The program is an example of how the University is implementing its strategic plan, which specifically recommends that UCSF “foster the educational enterprise to keep UCSF at the forefront of health sciences education and meet the growing demand for health care professionals.” The UCSF Strategic Plan, unveiled in June 2007, also states that UCSF should “develop innovative, collaborative approaches for education, health care and research that span disciplines within and across the health sciences.”
Future of Biomedical Sciences
As a field, molecular medicine strives to understand the molecules involved in normal body functioning, describe the pathogenesis of disease and, based on that knowledge, design specific molecular tools for diagnosis, treatment and prevention. “Our sense is that the future of the biomedical sciences is going to include many career opportunities in applied basic science, both in academia and in the private sector,” Reichardt said.
The new program will eventually include two-week mini-courses, symposia and a website that will highlight areas of disease research that could benefit from applied basic biology. The first mini-courses have begun this year, including one on the neurobiology of addiction. Next year’s possible topics include frontotemporal dementia, as well as energy balance and obesity. Each of the P.I.B.S. graduate programs and the B.M.S. graduate program have modified their course schedules for first-year students to enable them to take a selection of these mini-courses.
In collaboration with the new Molecular Medicine Pathway for professional students directed by Robert Nussbaum, the Molecular Medicine Graduate and Postdoctoral Training Program will sponsor a weekly “Demystifying Medicine” series in which a basic or translational scientist will be paired with a clinician to describe a specific disease and the major questions that need to be answered to develop a cure.
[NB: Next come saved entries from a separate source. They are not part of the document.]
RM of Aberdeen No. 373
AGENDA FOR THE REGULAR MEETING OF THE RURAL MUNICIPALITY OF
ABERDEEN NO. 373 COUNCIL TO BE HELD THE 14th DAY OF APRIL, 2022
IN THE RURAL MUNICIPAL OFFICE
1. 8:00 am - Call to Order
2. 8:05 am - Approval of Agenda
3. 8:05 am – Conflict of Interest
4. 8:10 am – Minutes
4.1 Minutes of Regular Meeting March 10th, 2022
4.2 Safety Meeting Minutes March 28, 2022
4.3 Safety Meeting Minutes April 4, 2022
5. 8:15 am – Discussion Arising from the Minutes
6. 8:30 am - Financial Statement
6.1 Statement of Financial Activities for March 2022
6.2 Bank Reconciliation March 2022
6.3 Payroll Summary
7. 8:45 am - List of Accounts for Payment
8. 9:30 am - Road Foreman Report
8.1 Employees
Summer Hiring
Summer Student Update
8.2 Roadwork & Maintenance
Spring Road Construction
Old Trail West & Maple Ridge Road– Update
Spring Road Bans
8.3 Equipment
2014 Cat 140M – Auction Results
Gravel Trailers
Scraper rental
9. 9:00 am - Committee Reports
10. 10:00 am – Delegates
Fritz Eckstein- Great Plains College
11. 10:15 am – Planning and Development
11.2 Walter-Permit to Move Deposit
“We want to show our students and postdocs the challenges clinicians are facing and inspire them to tackle one of these problems using the tools and approaches they possess as basic scientists,” Reichardt said. “We also think this series will increase interactions between our medical student and PhD student populations, enhancing education and career development for both.”
The Molecular Medicine Graduate and Postdoctoral Training Program was the top recommendation of the medical school’s Graduate Education Mini-retreat held in November 2006.
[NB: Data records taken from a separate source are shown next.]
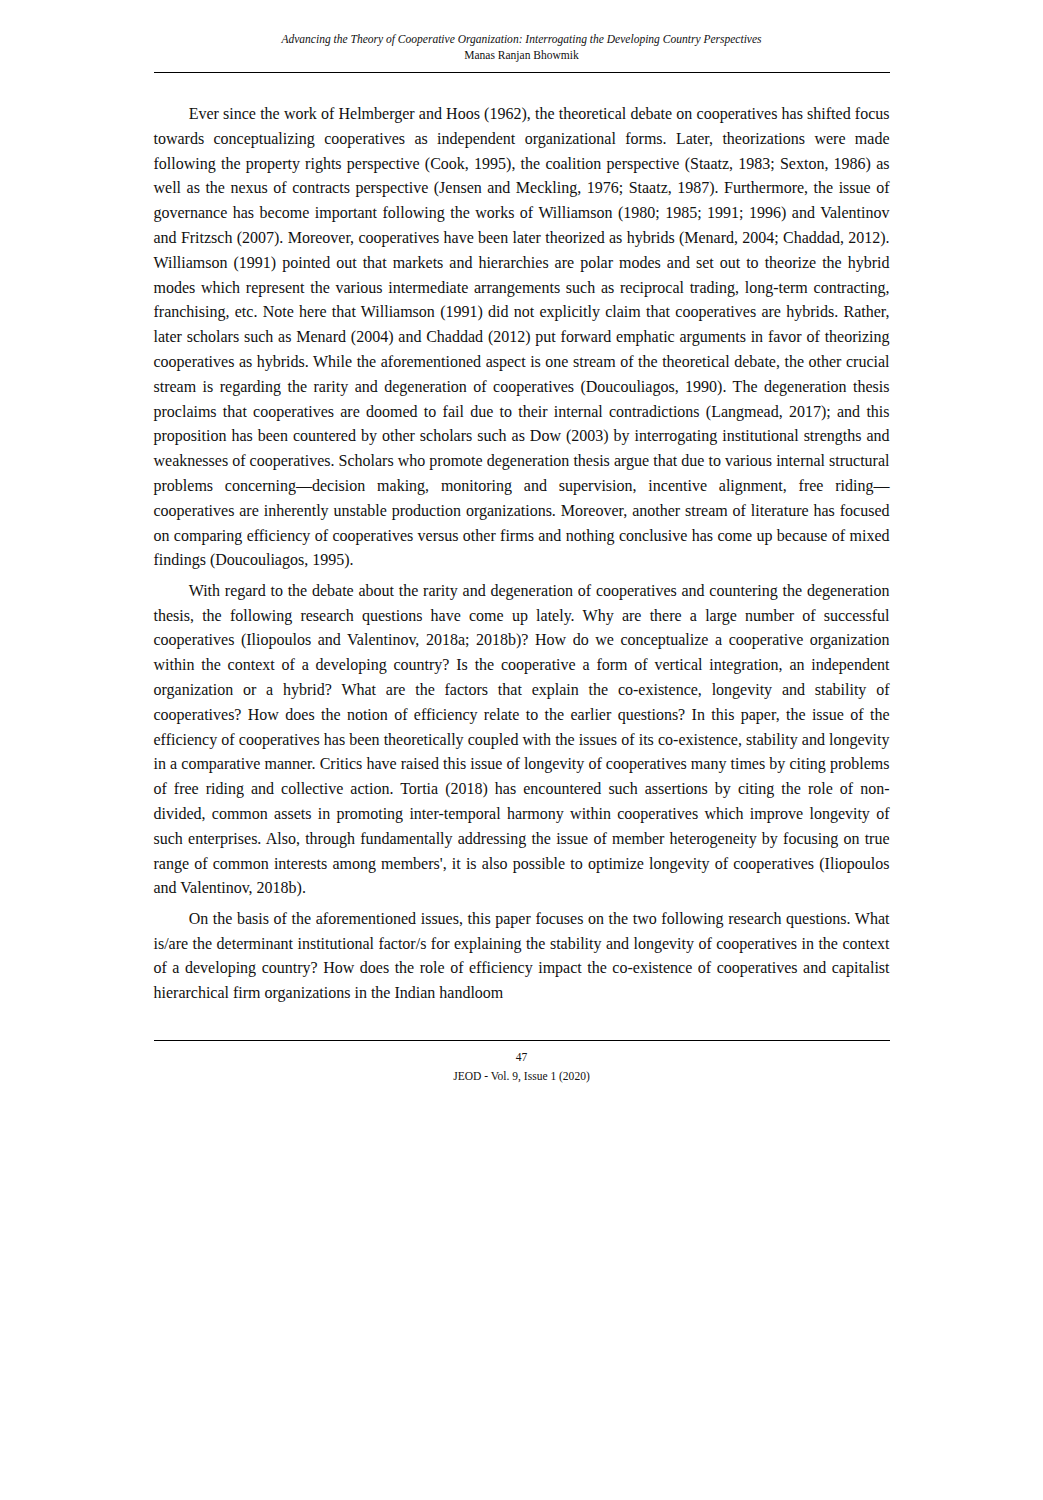Advancing the Theory of Cooperative Organization: Interrogating the Developing Country Perspectives Manas Ranjan Bhowmik
Ever since the work of Helmberger and Hoos (1962), the theoretical debate on cooperatives has shifted focus towards conceptualizing cooperatives as independent organizational forms. Later, theorizations were made following the property rights perspective (Cook, 1995), the coalition perspective (Staatz, 1983; Sexton, 1986) as well as the nexus of contracts perspective (Jensen and Meckling, 1976; Staatz, 1987). Furthermore, the issue of governance has become important following the works of Williamson (1980; 1985; 1991; 1996) and Valentinov and Fritzsch (2007). Moreover, cooperatives have been later theorized as hybrids (Menard, 2004; Chaddad, 2012). Williamson (1991) pointed out that markets and hierarchies are polar modes and set out to theorize the hybrid modes which represent the various intermediate arrangements such as reciprocal trading, long-term contracting, franchising, etc. Note here that Williamson (1991) did not explicitly claim that cooperatives are hybrids. Rather, later scholars such as Menard (2004) and Chaddad (2012) put forward emphatic arguments in favor of theorizing cooperatives as hybrids. While the aforementioned aspect is one stream of the theoretical debate, the other crucial stream is regarding the rarity and degeneration of cooperatives (Doucouliagos, 1990). The degeneration thesis proclaims that cooperatives are doomed to fail due to their internal contradictions (Langmead, 2017); and this proposition has been countered by other scholars such as Dow (2003) by interrogating institutional strengths and weaknesses of cooperatives. Scholars who promote degeneration thesis argue that due to various internal structural problems concerning—decision making, monitoring and supervision, incentive alignment, free riding—cooperatives are inherently unstable production organizations. Moreover, another stream of literature has focused on comparing efficiency of cooperatives versus other firms and nothing conclusive has come up because of mixed findings (Doucouliagos, 1995).
With regard to the debate about the rarity and degeneration of cooperatives and countering the degeneration thesis, the following research questions have come up lately. Why are there a large number of successful cooperatives (Iliopoulos and Valentinov, 2018a; 2018b)? How do we conceptualize a cooperative organization within the context of a developing country? Is the cooperative a form of vertical integration, an independent organization or a hybrid? What are the factors that explain the co-existence, longevity and stability of cooperatives? How does the notion of efficiency relate to the earlier questions? In this paper, the issue of the efficiency of cooperatives has been theoretically coupled with the issues of its co-existence, stability and longevity in a comparative manner. Critics have raised this issue of longevity of cooperatives many times by citing problems of free riding and collective action. Tortia (2018) has encountered such assertions by citing the role of non-divided, common assets in promoting inter-temporal harmony within cooperatives which improve longevity of such enterprises. Also, through fundamentally addressing the issue of member heterogeneity by focusing on true range of common interests among members', it is also possible to optimize longevity of cooperatives (Iliopoulos and Valentinov, 2018b).
On the basis of the aforementioned issues, this paper focuses on the two following research questions. What is/are the determinant institutional factor/s for explaining the stability and longevity of cooperatives in the context of a developing country? How does the role of efficiency impact the co-existence of cooperatives and capitalist hierarchical firm organizations in the Indian handloom
47 JEOD - Vol. 9, Issue 1 (2020)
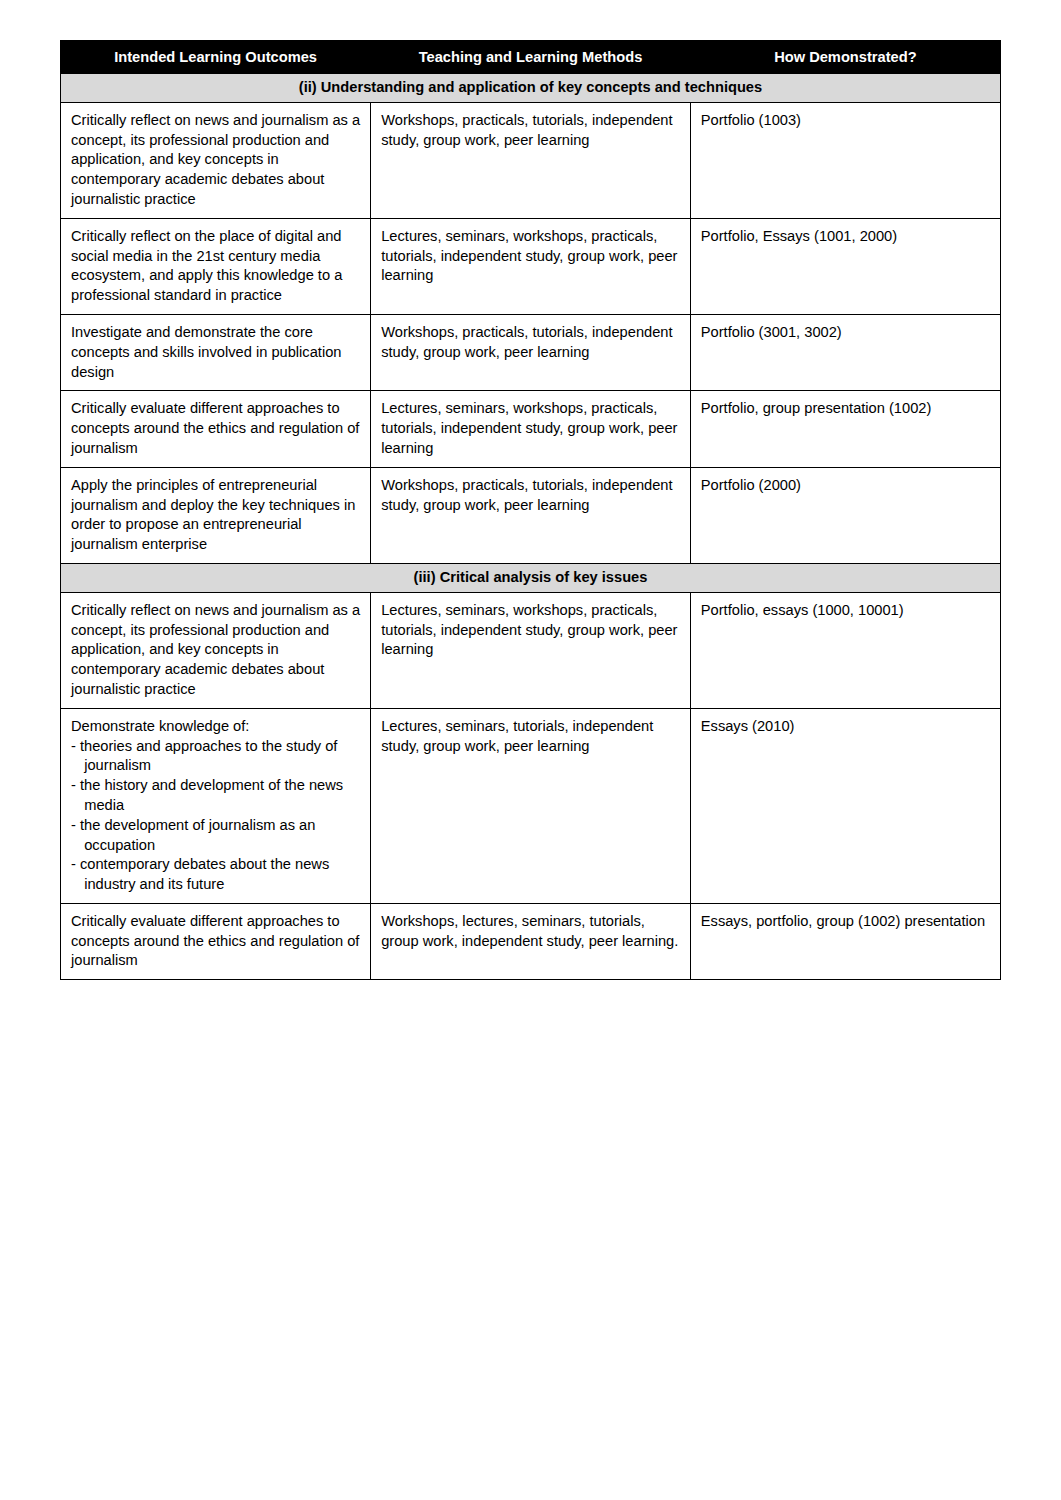| Intended Learning Outcomes | Teaching and Learning Methods | How Demonstrated? |
| --- | --- | --- |
| (ii) Understanding and application of key concepts and techniques |
| Critically reflect on news and journalism as a concept, its professional production and application, and key concepts in contemporary academic debates about journalistic practice | Workshops, practicals, tutorials, independent study, group work, peer learning | Portfolio (1003) |
| Critically reflect on the place of digital and social media in the 21st century media ecosystem, and apply this knowledge to a professional standard in practice | Lectures, seminars, workshops, practicals, tutorials, independent study, group work, peer learning | Portfolio, Essays (1001, 2000) |
| Investigate and demonstrate the core concepts and skills involved in publication design | Workshops, practicals, tutorials, independent study, group work, peer learning | Portfolio (3001, 3002) |
| Critically evaluate different approaches to concepts around the ethics and regulation of journalism | Lectures, seminars, workshops, practicals, tutorials, independent study, group work, peer learning | Portfolio, group presentation (1002) |
| Apply the principles of entrepreneurial journalism and deploy the key techniques in order to propose an entrepreneurial journalism enterprise | Workshops, practicals, tutorials, independent study, group work, peer learning | Portfolio (2000) |
| (iii) Critical analysis of key issues |
| Critically reflect on news and journalism as a concept, its professional production and application, and key concepts in contemporary academic debates about journalistic practice | Lectures, seminars, workshops, practicals, tutorials, independent study, group work, peer learning | Portfolio, essays (1000, 10001) |
| Demonstrate knowledge of: - theories and approaches to the study of journalism - the history and development of the news media - the development of journalism as an occupation - contemporary debates about the news industry and its future | Lectures, seminars, tutorials, independent study, group work, peer learning | Essays (2010) |
| Critically evaluate different approaches to concepts around the ethics and regulation of journalism | Workshops, lectures, seminars, tutorials, group work, independent study, peer learning. | Essays, portfolio, group (1002) presentation |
“We wanted to find a way of creating basic scientists who could team up with clinical researchers, speak their language and have an appreciation for questions of clinical relevance,” said Dina Gould Halme, director of science policy for the UCSF School of Medicine Dean's Office.
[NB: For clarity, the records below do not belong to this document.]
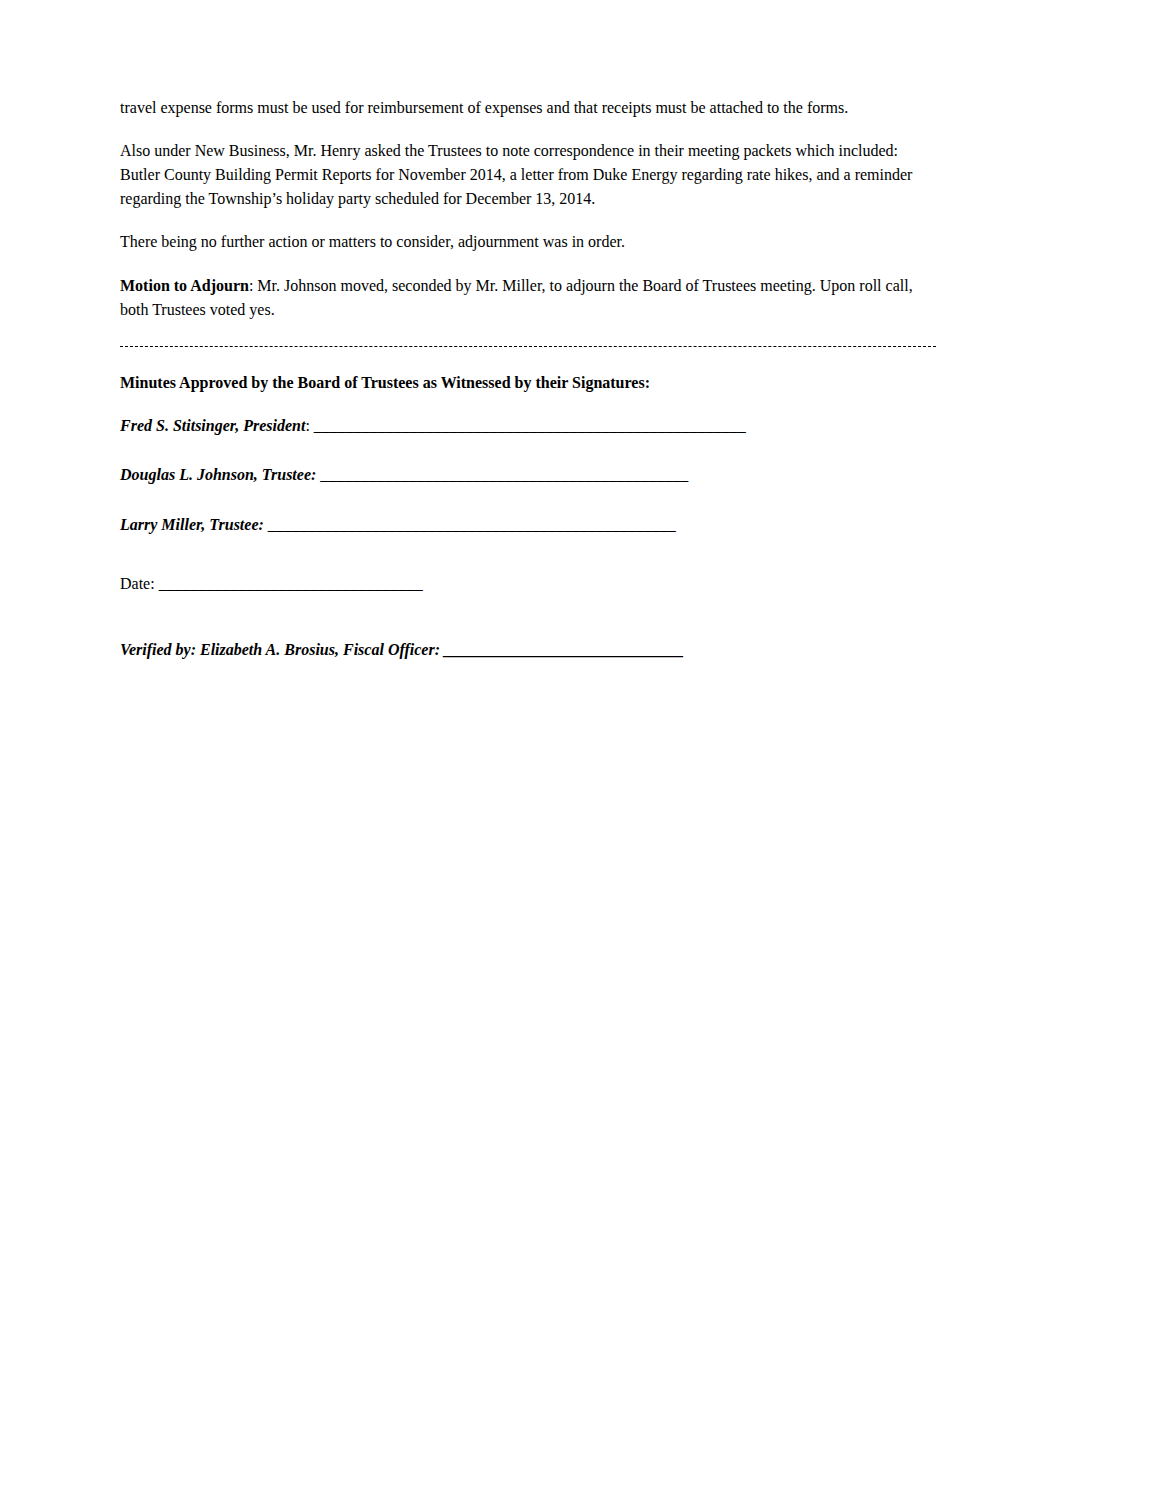travel expense forms must be used for reimbursement of expenses and that receipts must be attached to the forms.
Also under New Business, Mr. Henry asked the Trustees to note correspondence in their meeting packets which included: Butler County Building Permit Reports for November 2014, a letter from Duke Energy regarding rate hikes, and a reminder regarding the Township’s holiday party scheduled for December 13, 2014.
There being no further action or matters to consider, adjournment was in order.
Motion to Adjourn: Mr. Johnson moved, seconded by Mr. Miller, to adjourn the Board of Trustees meeting. Upon roll call, both Trustees voted yes.
Minutes Approved by the Board of Trustees as Witnessed by their Signatures:
Fred S. Stitsinger, President: ______________________________________________________
Douglas L. Johnson, Trustee: ______________________________________________
Larry Miller, Trustee: ___________________________________________________
Date: _________________________________
Verified by: Elizabeth A. Brosius, Fiscal Officer: ______________________________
Halme and others decided to include postdoctoral fellows in the training program once they realized the solution was to offer an enrichment program to UCSF’s nearly 700 graduate students, rather than start a new graduate program.
“We have 1,100 postdocs on this campus who are actively establishing independent research programs. Our hope is that they will consider addressing clinically relevant problems,” she said.
Halme said both students and faculty have been asking for this type of program for years. “It has become increasingly obvious that the future of biomedical science will rely on the team approach,” Halme said. “It’s our job to give our trainees the skills to be part of those teams.”